Faster-than-light (FTL) travel is a staple of sci-fi, hand-waving away multi-millennia journeys between stars. Such a technology would of course be incredibly handy to us in the real world, and while these “warp drives” have been considered theoretically possible, they usually involve exotic physics that are out of our reach. Now, astrophysicist Erik Lentz has outlined a new theoretical design that could allow FTL travel based on conventional physics.
If humanity is going to stand the test of time, we need to expand beyond Earth. But where can we go? Elon Musk might have his heart set on Mars, but conditions there are hardly ideal. In fact, nowhere else in our solar system really works for us. So we should turn our attention to other stars.
While there are almost certainly other Earth-like planets out there somewhere, the universe is just too damn big for us to reach them in any practical time frame. Using current chemical rockets, it would take more than 50,000 years to reach Alpha Centauri, our nearest neighbor.
And that’s where the FTL dream comes in. If we could travel at the speed of light, the journey drops to a little over four years, meaning a return trip could easily fit into a normal human lifespan. Some hypothetical warp drive designs could get there in as little as five months – shorter than our current journey time to Mars.
The problem is, according to Einstein’s general theory of relativity, it’s physically impossible for anything to travel faster than the speed of light. That’s because as an object moves faster, its mass increases, so by the time you reach the speed of light that mass would approach infinity. Plus, it would require infinite energy to accelerate to that speed.
But perhaps there are some loopholes. In 1994, Mexican theoretical physicist Miguel Alcubierre outlined a design for a warp drive that could theoretically allow something to travel faster than light without breaking any physical laws. The idea involves generating a bubble of negative energy around an object, so that the fabric of spacetime ahead of the object contracts and the space behind it expands. In the center is a “flat” region of spacetime where the object can travel in comfort, where any occupants wouldn’t even feel like they’re moving.
Of course, this Alcubierre warp drive had problems of its own. It’s all well and good to casually talk about generating a bubble of negative energy, but doing so would require exotic forms of matter that aren’t exactly easy to come by – if they even exist.
Solving this issue was the goal of the new paper. Göttingen University astrophysicist Erik Lentz proposes a way to create one of these “warp bubbles” from positive energy sources.
While studying previous warp drive proposals, Lentz realized there were specific configurations of spacetime bubbles that had been overlooked. These bubbles took the form of solitons, compact waves that travel at a constant velocity without losing their shape. Solitons are seen under certain circumstances in waves in water, atmospheric motions that produce strange cloud formations, or light traveling through different media. In this case, solitons are propagating through spacetime itself.

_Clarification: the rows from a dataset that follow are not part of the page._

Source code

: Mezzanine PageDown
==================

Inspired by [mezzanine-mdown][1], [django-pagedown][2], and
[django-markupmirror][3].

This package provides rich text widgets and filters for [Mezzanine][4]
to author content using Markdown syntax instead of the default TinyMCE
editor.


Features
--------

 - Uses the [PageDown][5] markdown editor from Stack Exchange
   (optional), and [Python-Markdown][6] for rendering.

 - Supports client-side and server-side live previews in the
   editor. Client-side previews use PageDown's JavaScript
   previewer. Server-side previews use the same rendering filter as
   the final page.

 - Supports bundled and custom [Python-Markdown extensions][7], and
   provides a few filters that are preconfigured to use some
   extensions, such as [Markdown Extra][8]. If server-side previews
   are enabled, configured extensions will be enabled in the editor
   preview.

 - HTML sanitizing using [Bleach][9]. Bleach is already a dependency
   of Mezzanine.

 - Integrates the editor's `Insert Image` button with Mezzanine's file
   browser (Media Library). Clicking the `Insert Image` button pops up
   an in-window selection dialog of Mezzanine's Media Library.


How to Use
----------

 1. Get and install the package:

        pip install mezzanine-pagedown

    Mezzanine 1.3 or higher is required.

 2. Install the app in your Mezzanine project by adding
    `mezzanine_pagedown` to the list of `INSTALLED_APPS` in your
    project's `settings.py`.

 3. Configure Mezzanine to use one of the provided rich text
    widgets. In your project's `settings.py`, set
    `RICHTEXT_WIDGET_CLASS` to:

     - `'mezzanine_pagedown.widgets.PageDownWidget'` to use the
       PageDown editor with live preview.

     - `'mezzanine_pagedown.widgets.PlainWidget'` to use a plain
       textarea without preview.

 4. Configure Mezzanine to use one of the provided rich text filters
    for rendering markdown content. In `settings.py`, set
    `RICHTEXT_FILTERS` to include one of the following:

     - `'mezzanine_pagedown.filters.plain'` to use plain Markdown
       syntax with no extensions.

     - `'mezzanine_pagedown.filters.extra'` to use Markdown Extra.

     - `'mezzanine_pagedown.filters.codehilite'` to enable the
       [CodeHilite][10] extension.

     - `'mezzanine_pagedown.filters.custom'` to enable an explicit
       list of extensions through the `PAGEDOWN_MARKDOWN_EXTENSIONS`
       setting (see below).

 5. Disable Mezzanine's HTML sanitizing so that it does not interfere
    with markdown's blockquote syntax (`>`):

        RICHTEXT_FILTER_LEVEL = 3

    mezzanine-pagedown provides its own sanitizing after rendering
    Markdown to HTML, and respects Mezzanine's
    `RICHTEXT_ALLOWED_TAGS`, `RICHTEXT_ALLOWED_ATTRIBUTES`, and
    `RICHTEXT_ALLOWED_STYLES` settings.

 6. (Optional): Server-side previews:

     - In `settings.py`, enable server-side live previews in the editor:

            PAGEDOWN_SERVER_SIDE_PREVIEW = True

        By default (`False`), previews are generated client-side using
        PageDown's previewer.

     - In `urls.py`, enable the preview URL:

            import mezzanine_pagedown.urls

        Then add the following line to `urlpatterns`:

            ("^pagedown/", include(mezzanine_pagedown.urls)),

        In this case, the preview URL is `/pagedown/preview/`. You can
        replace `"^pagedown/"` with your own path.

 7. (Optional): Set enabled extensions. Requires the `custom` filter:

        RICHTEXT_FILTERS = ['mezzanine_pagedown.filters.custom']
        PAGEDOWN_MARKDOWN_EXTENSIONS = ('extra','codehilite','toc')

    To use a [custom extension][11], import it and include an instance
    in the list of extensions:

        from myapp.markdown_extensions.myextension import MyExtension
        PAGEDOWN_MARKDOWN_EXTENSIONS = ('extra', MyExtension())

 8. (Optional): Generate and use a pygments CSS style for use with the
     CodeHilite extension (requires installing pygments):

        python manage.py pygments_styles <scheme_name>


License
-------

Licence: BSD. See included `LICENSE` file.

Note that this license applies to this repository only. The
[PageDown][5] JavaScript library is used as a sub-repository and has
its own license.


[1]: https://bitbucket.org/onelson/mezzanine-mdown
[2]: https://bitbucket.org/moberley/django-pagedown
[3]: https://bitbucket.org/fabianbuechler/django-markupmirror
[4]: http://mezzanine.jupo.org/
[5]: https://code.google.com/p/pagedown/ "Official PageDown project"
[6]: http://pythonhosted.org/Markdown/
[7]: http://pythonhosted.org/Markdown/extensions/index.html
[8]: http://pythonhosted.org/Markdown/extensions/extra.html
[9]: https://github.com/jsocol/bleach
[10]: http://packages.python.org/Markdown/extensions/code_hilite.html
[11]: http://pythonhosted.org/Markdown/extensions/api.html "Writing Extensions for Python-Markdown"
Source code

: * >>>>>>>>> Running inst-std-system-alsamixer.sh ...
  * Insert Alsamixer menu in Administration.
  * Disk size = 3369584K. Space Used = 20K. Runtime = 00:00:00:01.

Lentz found that certain soliton configurations could be formed using conventional energy sources, without violating any of Einstein’s equations – and without requiring any negative energy densities.
In another interesting twist, the passage of time would be conserved for any travelers. Normally, objects traveling at the speed of light would be thought to age much more slowly, relative to the outside world. So, as an old thought experiment suggests, if you put one twin on a spaceship traveling at the speed of light, they would seem to be much younger than their twin who stayed behind on Earth. But the new concept overcomes this potential paradox – because there are minimal tidal forces in the center of the soliton, time would pass at the same rate both inside and outside the warp bubble.
While a warp drive that uses conventional energy sources could be a major breakthrough, the new soliton method has its own hurdles, of course. It would still require an absolutely enormous amount of energy that just isn’t feasible right now, but there may be hope yet.
“The energy savings would need to be drastic, of approximately 30 orders of magnitude to be in range of modern nuclear fission reactors,” says Lentz. “Fortunately, several energy-saving mechanisms have been proposed in earlier research that can potentially lower the energy required by nearly 60 orders of magnitude.”
Investigating these will be Lentz’s priority in future work. As intriguing as it all sounds, don’t expect to be drag-racing the Starship Enterprise any time soon – the study remains mostly theoretical.
“This work has moved the problem of faster-than-light travel one step away from theoretical research in fundamental physics and closer to engineering,” says Lentz. “The next step is to figure out how to bring down the astronomical amount of energy needed to within the range of today's technologies, such as a large modern nuclear fission power plant. Then we can talk about building the first prototypes.”
The research was published in the journal Classical and Quantum Gravity.